Have you heard from her? Do you know where she is?’
Pia snapped back into focus. ‘Sophie? God, yes! Of course I have.’
Tony’s face lit up. ‘Where is she? Has she gone back to America?’
‘No!’ she beamed excitedly. ‘She’s here!’
‘Here?’ He looked like he was going to fall over.
‘Right here. In Varna. Sitting in front of the stage. She’s the official artist for the competition. Between you and me, I asked them to secure her for the competition – it was
one of my demands for agreeing to appear. The advantages of being a prima donna!’ she laughed, mocking herself. ‘But quick!

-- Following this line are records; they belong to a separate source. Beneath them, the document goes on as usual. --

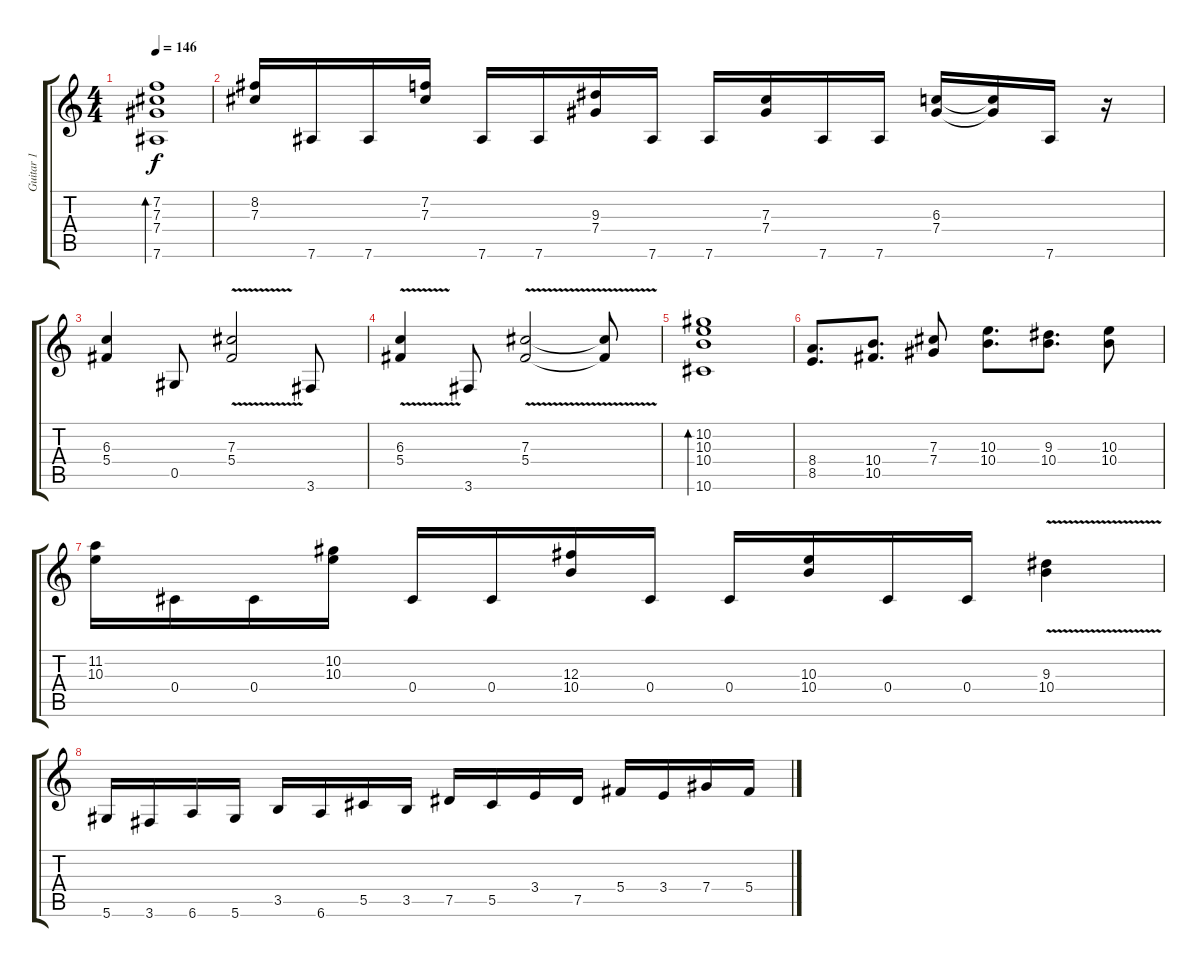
\track ("Guitar 1" "Guitar 1") {instrument distortionguitar}
\staff {score tabs}
\tuning (Eb4 Bb3 Gb3 Db3 Ab2 Eb2) {hide}
\ts (4 4)
\tempo 146
\clef g2
\ks c
(7.2 7.3 7.4 7.6).1{bd 30 dy f} |
(8.2 7.3).16 7.6.16 7.6.16 (7.2 7.3).16 7.6.16 7.6.16 (9.3 7.4).16 7.6.16 7.6.16 (7.3 7.4).16 7.6.16 7.6.16 (6.3 7.4).16 (6.3{t} 7.4{t}).16 7.6.16 r.16 |
(6.3 5.4).4 0.5.8 (7.3{v} 5.4{v}).2 3.6.8 |
(6.3{v} 5.4{v}).4 3.6.8 (7.3{v} 5.4{v}).2 (7.3{t} 5.4{t}).8 |
(10.2 10.3 10.4 10.6).1{bd 30} |
(8.4 8.5).8{d} (10.4 10.5).8{d} (7.3 7.4).8 (10.3 10.4).8{d} (9.3 10.4).8{d} (10.3 10.4).8 |
(11.2 10.3).16 0.4.16 0.4.16 (10.2 10.3).16 0.4.16 0.4.16 (12.3 10.4).16 0.4.16 0.4.16 (10.3 10.4).16 0.4.16 0.4.16 (9.3{v} 10.4{v}).4 |
5.6.16 3.6.16 6.6.16 5.6.16 3.5.16 6.6.16 5.5.16 3.5.16 7.5.16 5.5.16 3.4.16 7.5.16 5.4.16 3.4.16 7.4.16 5.4.16
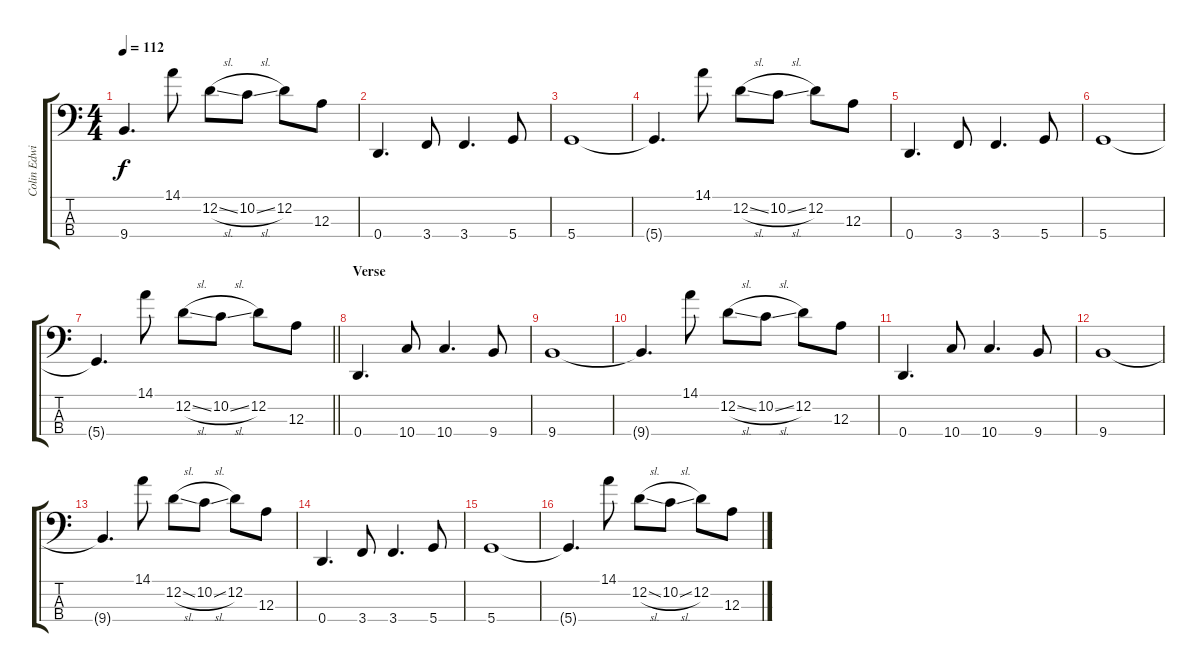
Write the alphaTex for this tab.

\track ("Colin Edwin - Bass" "Colin Edwi") {instrument electricbassfinger}
\staff {score tabs}
\tuning (G2 D2 A1 D1) {hide}
\ts (4 4)
\tempo 112
\clef f4
\ks c
9.4{t}.4{d dy f} 14.1.8 12.2{sl}.8 10.2{sl}.8 12.2.8 12.3.8 |
0.4.4{d} 3.4.8 3.4.4{d} 5.4.8 |
5.4.1 |
5.4{t}.4{d} 14.1.8 12.2{sl}.8 10.2{sl}.8 12.2.8 12.3.8 |
0.4.4{d} 3.4.8 3.4.4{d} 5.4.8 |
5.4.1 |
\barLineRight lightlight
5.4{t}.4{d} 14.1.8 12.2{sl}.8 10.2{sl}.8 12.2.8 12.3.8 |
\section ("" "Verse")
0.4.4{d} 10.4.8 10.4.4{d} 9.4.8 |
9.4.1 |
9.4{t}.4{d} 14.1.8 12.2{sl}.8 10.2{sl}.8 12.2.8 12.3.8 |
0.4.4{d} 10.4.8 10.4.4{d} 9.4.8 |
9.4.1 |
9.4{t}.4{d} 14.1.8 12.2{sl}.8 10.2{sl}.8 12.2.8 12.3.8 |
0.4.4{d} 3.4.8 3.4.4{d} 5.4.8 |
5.4.1 |
5.4{t}.4{d} 14.1.8 12.2{sl}.8 10.2{sl}.8 12.2.8 12.3.8
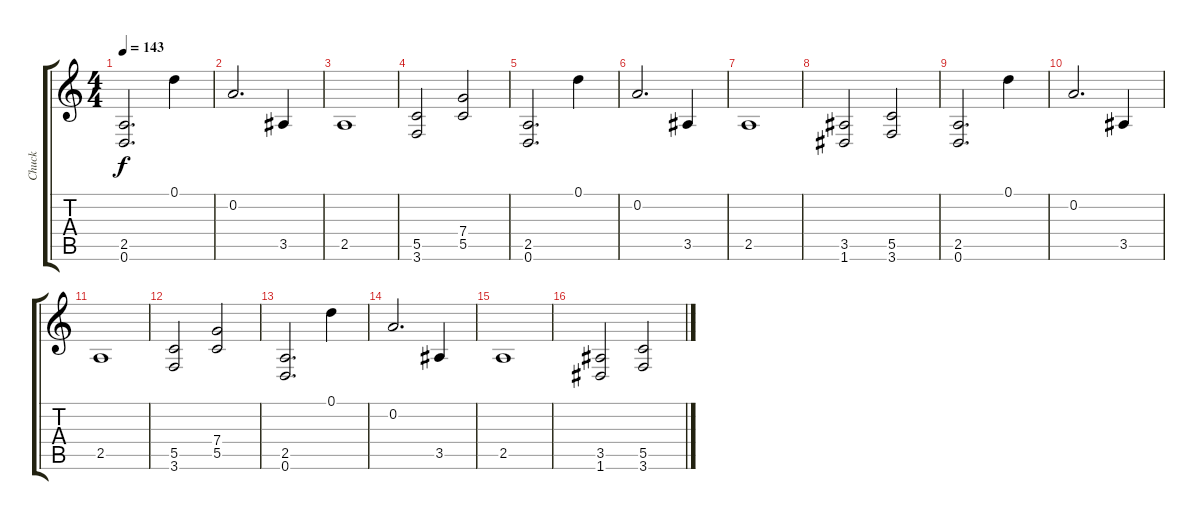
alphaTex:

\track ("Chuck" "Chuck") {instrument distortionguitar}
\staff {score tabs}
\tuning (D4 A3 F3 C3 G2 D2) {hide}
\ts (4 4)
\tempo 143
\clef g2
\ks c
(2.5 0.6).2{d dy f} 0.1.4 |
0.2.2{d} 3.5.4 |
2.5.1 |
(5.5 3.6).2 (7.4 5.5).2 |
(2.5 0.6).2{d} 0.1.4 |
0.2.2{d} 3.5.4 |
2.5.1 |
(3.5 1.6).2 (5.5 3.6).2 |
(2.5 0.6).2{d} 0.1.4 |
0.2.2{d} 3.5.4 |
2.5.1 |
(5.5 3.6).2 (7.4 5.5).2 |
(2.5 0.6).2{d} 0.1.4 |
0.2.2{d} 3.5.4 |
2.5.1 |
(3.5 1.6).2 (5.5 3.6).2
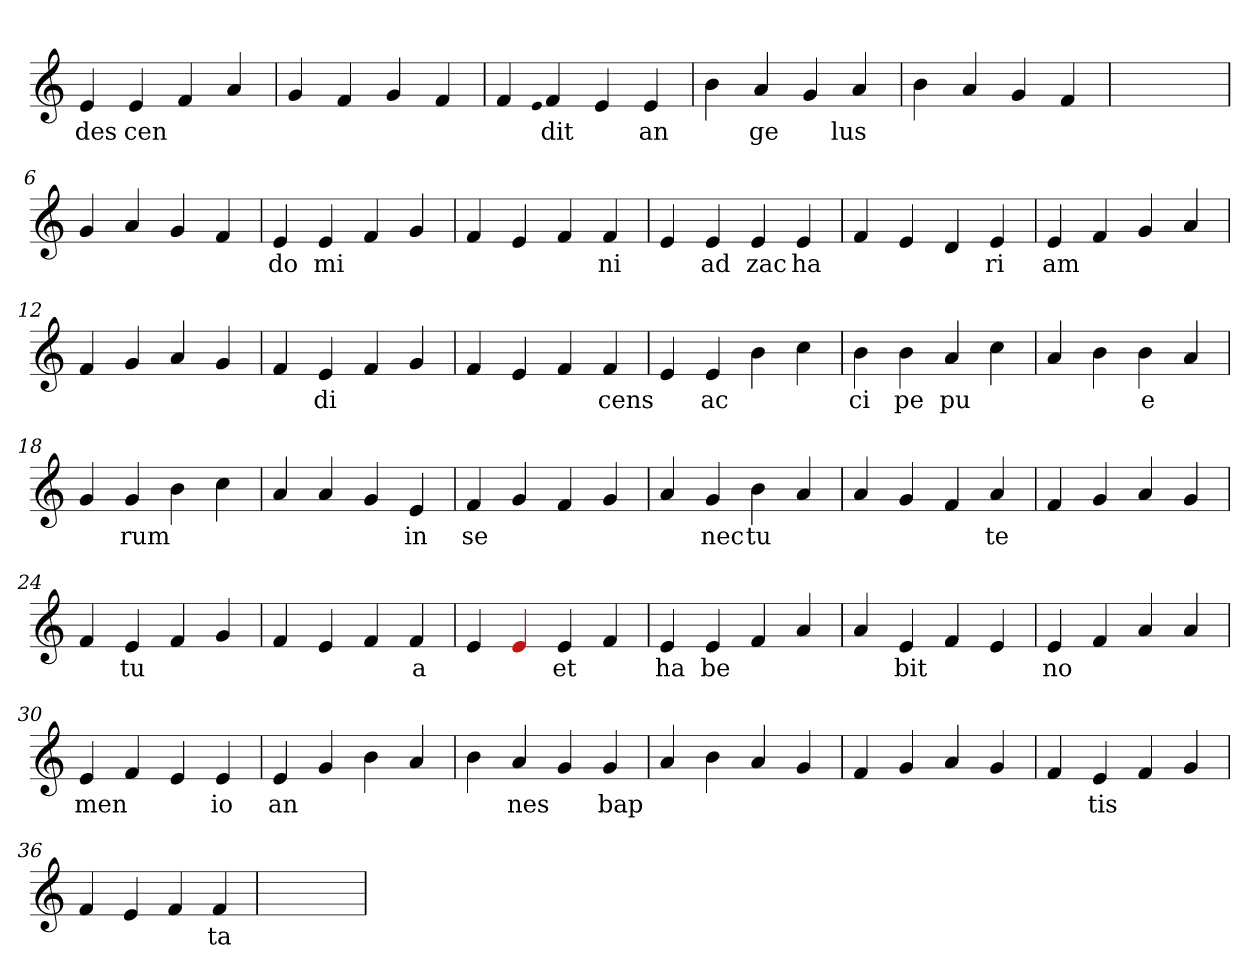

You must go to her,’ she said, jumping up and taking
his glass from him. ‘The performance after mine was the last one. It’ll be finishing any moment. Go to her. Go and get her.’
She opened the door and found Pavel arguing with the crowd of people who were trying to get through.
‘Pavel, do you think you could move everyone to the backstage door?’ she asked, smiling sweetly. ‘I think this door will cave in if there’s any more pushing against it
and I’d just hate for Ava to be unable to get into her dressing room.’